E-éducation

L’Ecole burkinabè à la conquête des Nouvelles technologies

Des initiatives oeuvrant pour l’intégration des Nouvelles technologies de l’information et de la communication (NTIC) dans le système éducatif existent au Burkina, pays classé en bas de l’échelle du classement du PNUD et donc extrêmement pauvre. Cette introduction fait le bonheur de plusieurs enseignants et élèves. Ces derniers découvrent de nouvelles façons de communiquer, de chercher l’information. Malgré des insuffisances dues à la nouveauté de l’approche, les NTIC se révèlent indispensables dans le système éducatif, en dénote ces expériences.

Je suis très heureux de savoir naviguer et de discuter sur le net avec des camarades se trouvant dans d’autres écoles autre que la mienne, affirme Mathieu Kabré, élève au lycée Marien N’Gouabi de Ouagadougou. Cet élève s’est familiarisé avec le net dans son lycée grâce au Global Teenager Project (GTP). Le GTP est un programme créé en 1999 par l’Institut International pour la Communication et le Développement (IICD). Cette structure travaille dans 23 pays dont le Burkina. C’est un projet intégrant les nouvelles technologies de l’information et de la communication dans les lycées et collèges. Cette initiative regroupe plusieurs lycées et collèges en réseau (se trouvant en Suisse, au Bénin, en Hollande, au Sénégal, au Burkina, Madagascar, etc.). Ainsi, on donne la possibilité aux élèves d’échanger à travers des débats via l’Internet sur des thèmes aussi variés que la santé, l’environnement, les droits de l’homme, la mondialisation, le sida, la culture, le racisme, la musique, etc., déclare Adama Traoré, le coordonnateur de GTP/Burkina.

Des enseignants, préalablement formés, sont chargés d’encadrer les élèves. C’est eux, également, qui choisissent les différentes thématiques à discuter en collaboration avec les partenaires du projet. Les élèves participant aux différents forums sont choisis par rapport à leur niveau scolaire. Ils sont généralement de niveau 3e provenant soit d’une même classe soit de classes différentes d’un même établissement. Ce sont des apprenants capables de mener une réflexion et des discussions sur un sujet donné, précise Adama Traoré. Plus d’une centaine d’élèves issus d’une douzaine d’écoles burkinabè se sont retrouvés deux fois en 2004 sur l’Internet à travers des échanges par e-mail, tchat, etc. Se familiariser avec les NTIC, développer une compréhension interculturelle leur ouvrent de nouveaux horizons. Maintenant, je suis un AS de l’ordinateur et quand je dis à la maison que je sais naviguer, toutes mes amies veulent faire comme moi, confie avec fierté Sara Touré, une élève. Certains bénéficiaires, selon Adama Touré, sont devenus des gérants de cybercentres ou en sont propriétaires. D’autres suivent des cours pour être informaticiens. Les formations GTP se font deux fois dans l’année. Chaque session dure dix semaines et se fait sans contrainte d’horaires.

*****

> Exercices à faire
• 1. Réécrivez le passage du texte qui commence aux mots « E-éducation » et s'arrête après « dénote ces expériences. », en y remplaçant « enseignants » par « professeurs ».
• 2. D'après le texte, dans quels pays se trouvent les lycées et collèges que l'initiative regroupe en réseau ? Donnez tous ceux qui sont nommés.
La liste qui suit n'est pas nécessaire pour ce travail.

> Documents fournis
*****

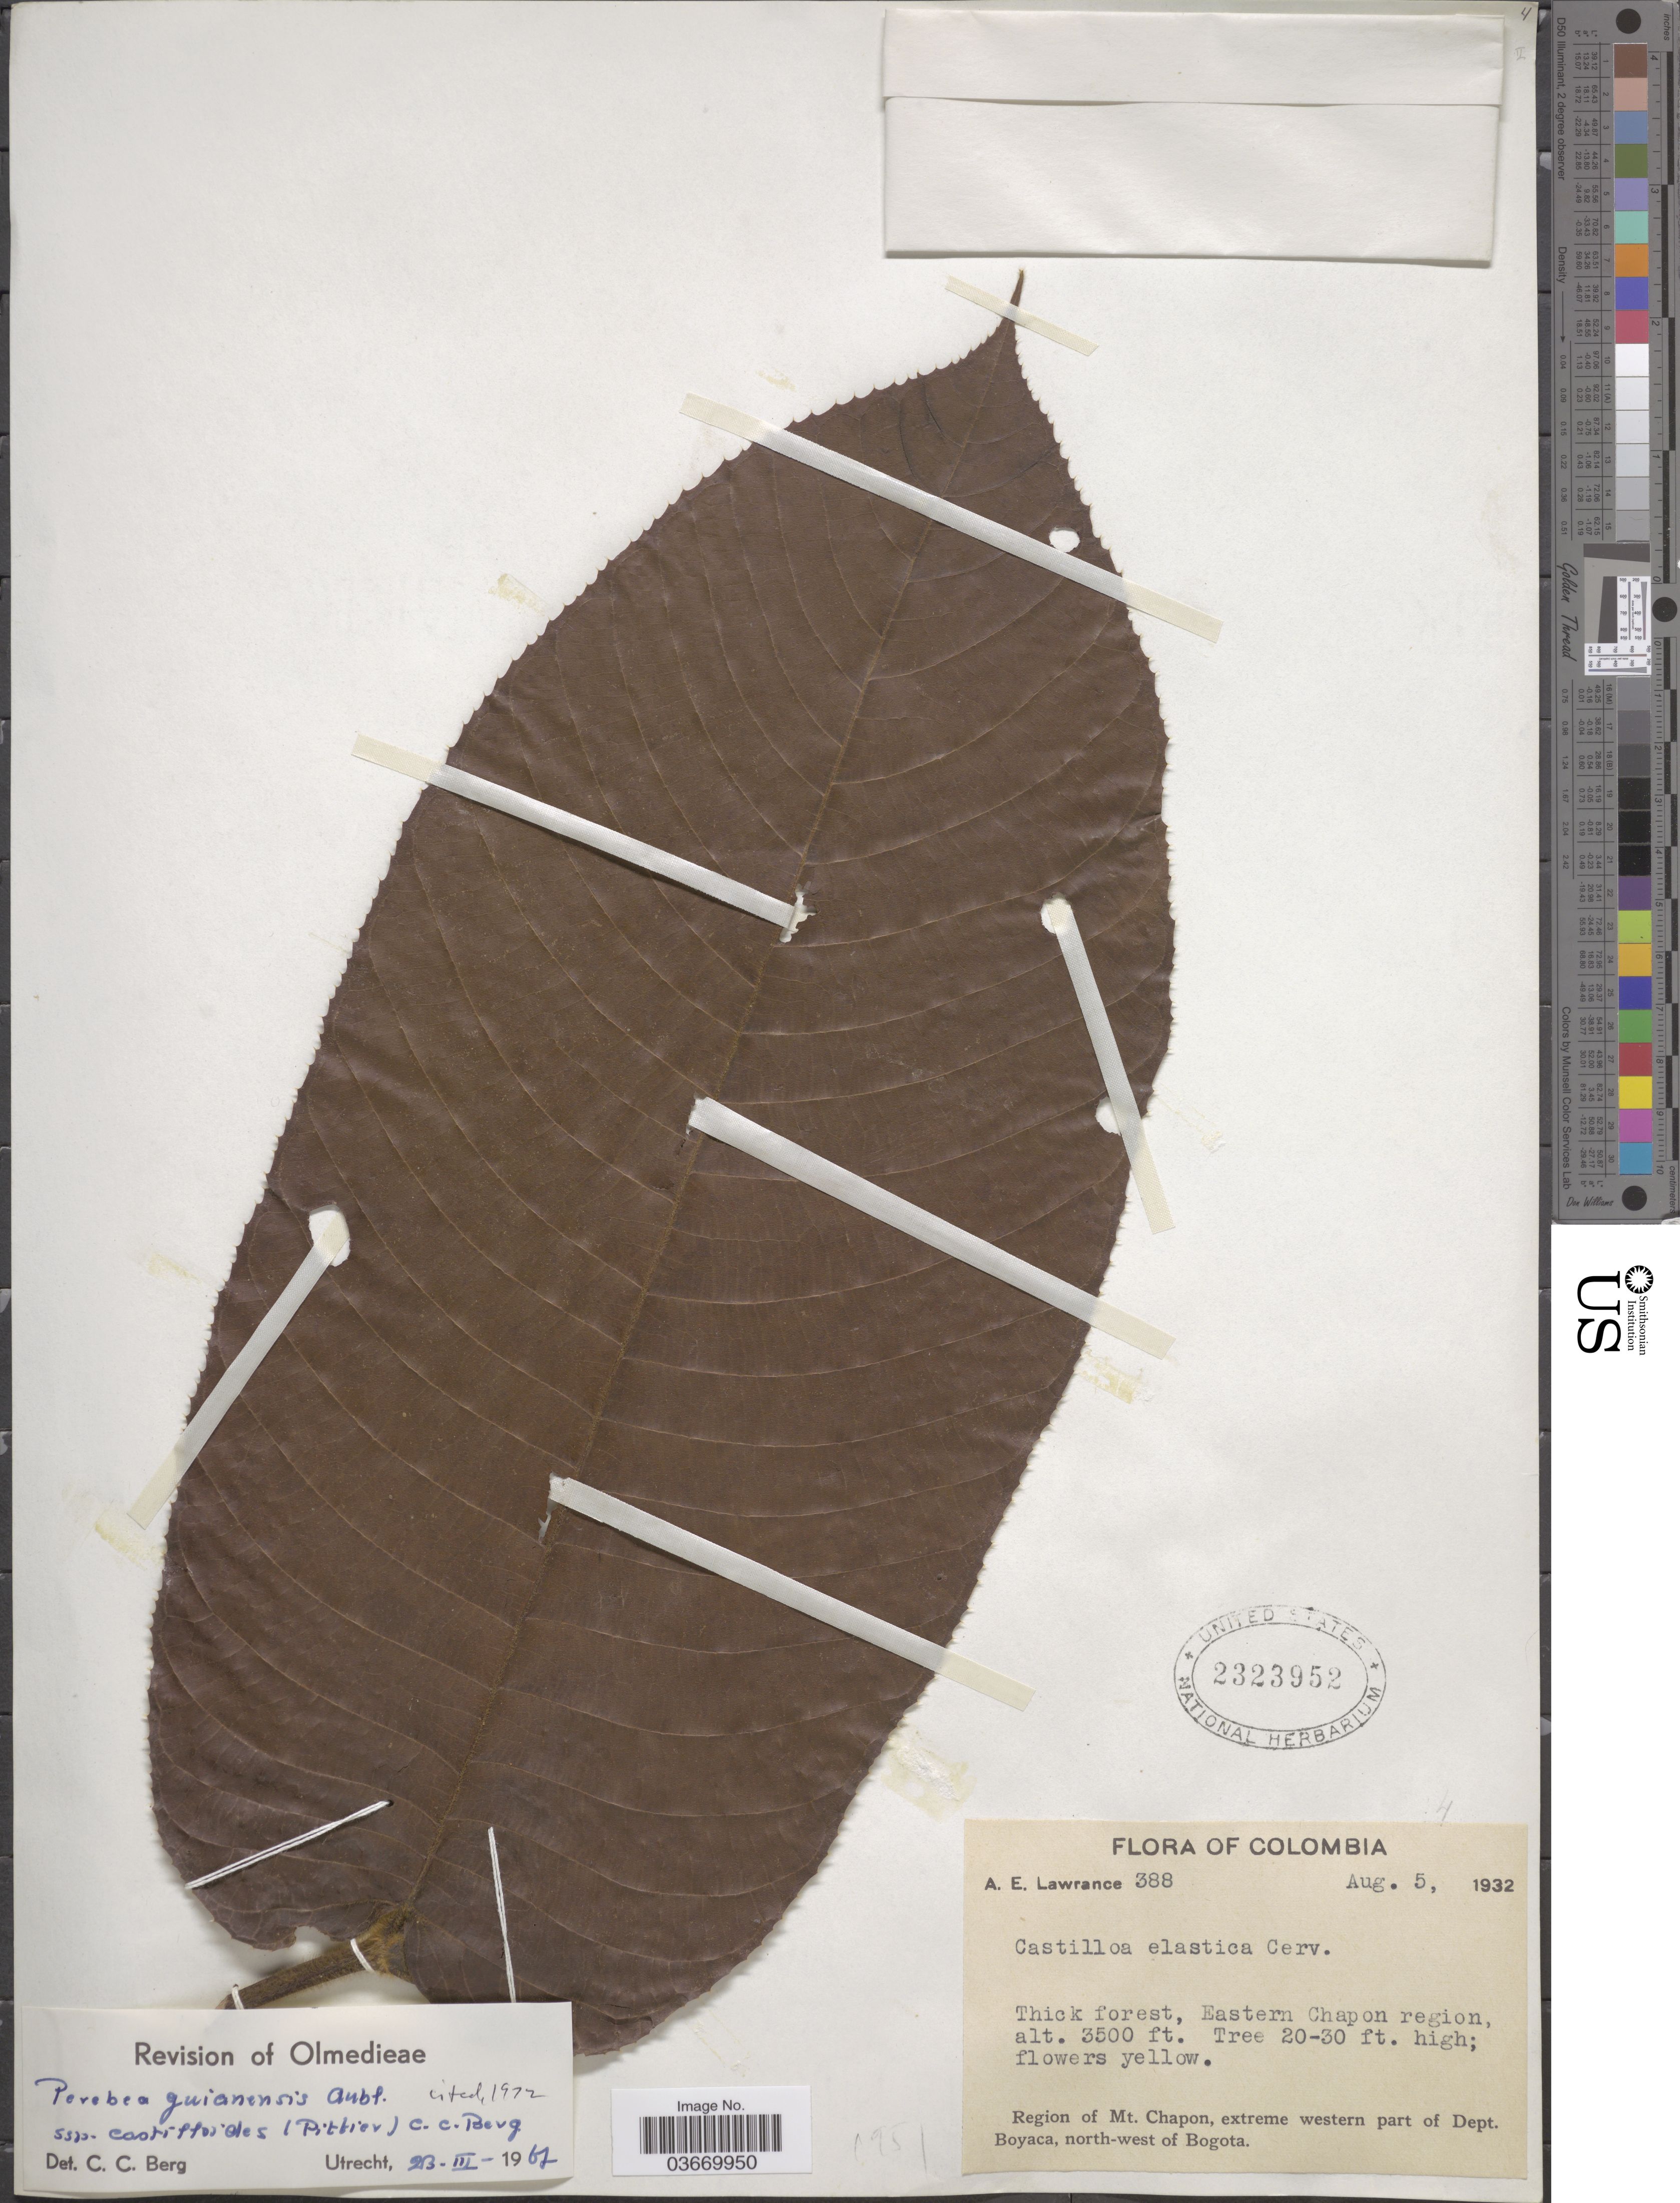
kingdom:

*****

> Corrigé
• 1.
E-éducation

L’Ecole burkinabè à la conquête des Nouvelles technologies

Des initiatives oeuvrant pour l’intégration des Nouvelles technologies de l’information et de la communication (NTIC) dans le système éducatif existent au Burkina, pays classé en bas de l’échelle du classement du PNUD et donc extrêmement pauvre. Cette introduction fait le bonheur de plusieurs professeurs et élèves. Ces derniers découvrent de nouvelles façons de communiquer, de chercher l’information. Malgré des insuffisances dues à la nouveauté de l’approche, les NTIC se révèlent indispensables dans le système éducatif, en dénote ces expériences.

• 2. Suisse, Bénin, Hollande, Sénégal, Burkina, Madagascar